» ACTIVITY
Write out the part of the data that opens with the line containing "Évaluation individuelle basée" and closes with the line containing "Coleman Haw", and leave the pictures out of your answer.

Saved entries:
-- Opening Marker --
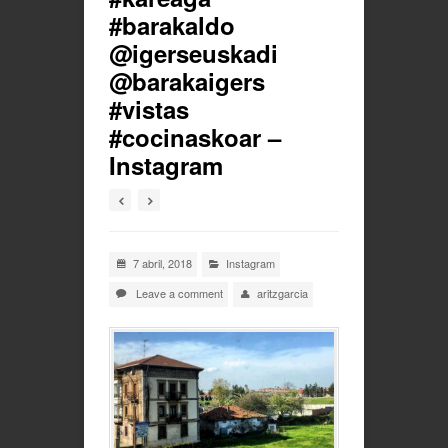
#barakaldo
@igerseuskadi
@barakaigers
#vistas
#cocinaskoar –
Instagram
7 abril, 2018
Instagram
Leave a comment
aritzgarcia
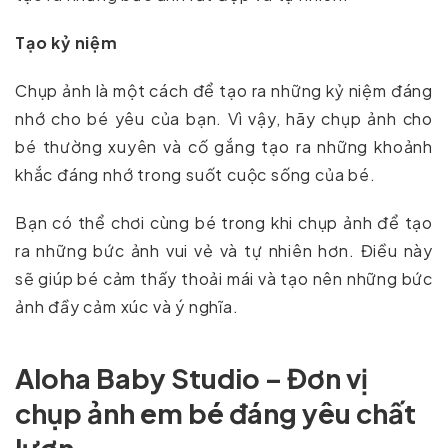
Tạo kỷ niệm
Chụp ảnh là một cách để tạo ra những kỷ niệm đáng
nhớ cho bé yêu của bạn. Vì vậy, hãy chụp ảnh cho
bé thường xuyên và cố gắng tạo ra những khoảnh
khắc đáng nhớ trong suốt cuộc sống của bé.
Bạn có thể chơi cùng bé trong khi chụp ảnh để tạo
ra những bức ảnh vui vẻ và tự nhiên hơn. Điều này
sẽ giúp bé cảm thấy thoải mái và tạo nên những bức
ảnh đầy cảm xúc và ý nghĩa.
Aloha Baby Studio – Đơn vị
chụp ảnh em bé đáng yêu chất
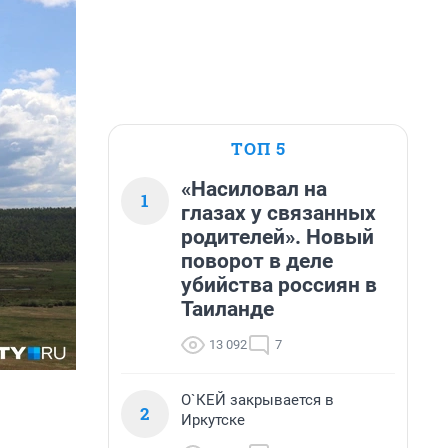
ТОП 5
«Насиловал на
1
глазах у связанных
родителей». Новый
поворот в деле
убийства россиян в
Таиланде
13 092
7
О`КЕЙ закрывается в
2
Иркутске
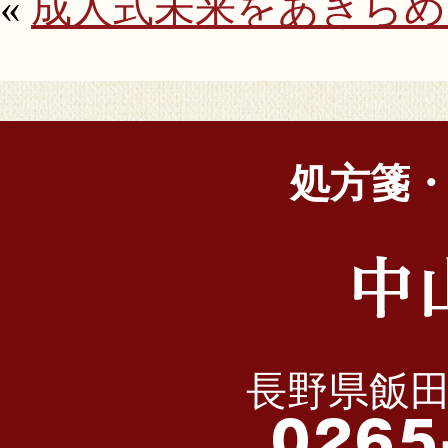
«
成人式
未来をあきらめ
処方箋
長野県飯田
-- Closing Marker --
-- Opening Marker --
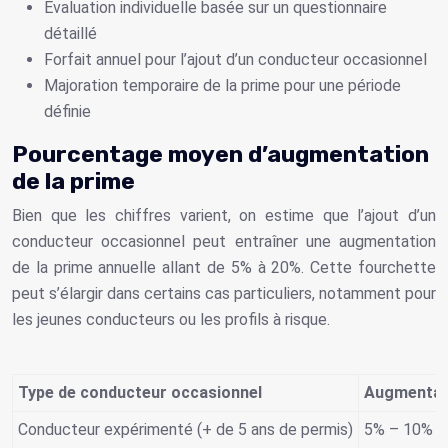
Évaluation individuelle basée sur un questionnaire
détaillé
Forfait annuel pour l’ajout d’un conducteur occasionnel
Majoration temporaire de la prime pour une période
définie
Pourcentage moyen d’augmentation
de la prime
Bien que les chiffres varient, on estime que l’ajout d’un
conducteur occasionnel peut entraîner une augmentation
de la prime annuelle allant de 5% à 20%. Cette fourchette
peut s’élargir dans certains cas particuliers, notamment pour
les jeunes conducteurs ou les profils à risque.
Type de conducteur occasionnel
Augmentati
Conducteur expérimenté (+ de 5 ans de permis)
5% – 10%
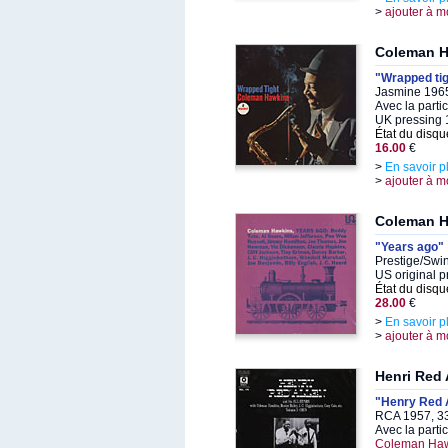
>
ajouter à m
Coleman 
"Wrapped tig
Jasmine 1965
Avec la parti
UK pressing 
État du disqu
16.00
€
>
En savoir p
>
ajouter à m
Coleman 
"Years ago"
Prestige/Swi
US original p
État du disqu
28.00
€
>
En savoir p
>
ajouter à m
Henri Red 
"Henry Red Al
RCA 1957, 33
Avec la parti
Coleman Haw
-- Closing Marker --
» RESPONSE
Évaluation individuelle basée sur un questionnaire
détaillé
Forfait annuel pour l’ajout d’un conducteur occasionnel
Majoration temporaire de la prime pour une période
définie
Pourcentage moyen d’augmentation
de la prime
Bien que les chiffres varient, on estime que l’ajout d’un
conducteur occasionnel peut entraîner une augmentation
de la prime annuelle allant de 5% à 20%. Cette fourchette
peut s’élargir dans certains cas particuliers, notamment pour
les jeunes conducteurs ou les profils à risque.
Type de conducteur occasionnel
Augmentati
Conducteur expérimenté (+ de 5 ans de permis)
5% – 10%
>
ajouter à m
Coleman 
"Wrapped tig
Jasmine 1965
Avec la parti
UK pressing 
État du disqu
16.00
€
>
En savoir p
>
ajouter à m
Coleman 
"Years ago"
Prestige/Swi
US original p
État du disqu
28.00
€
>
En savoir p
>
ajouter à m
Henri Red 
"Henry Red Al
RCA 1957, 33
Avec la parti
Coleman Haw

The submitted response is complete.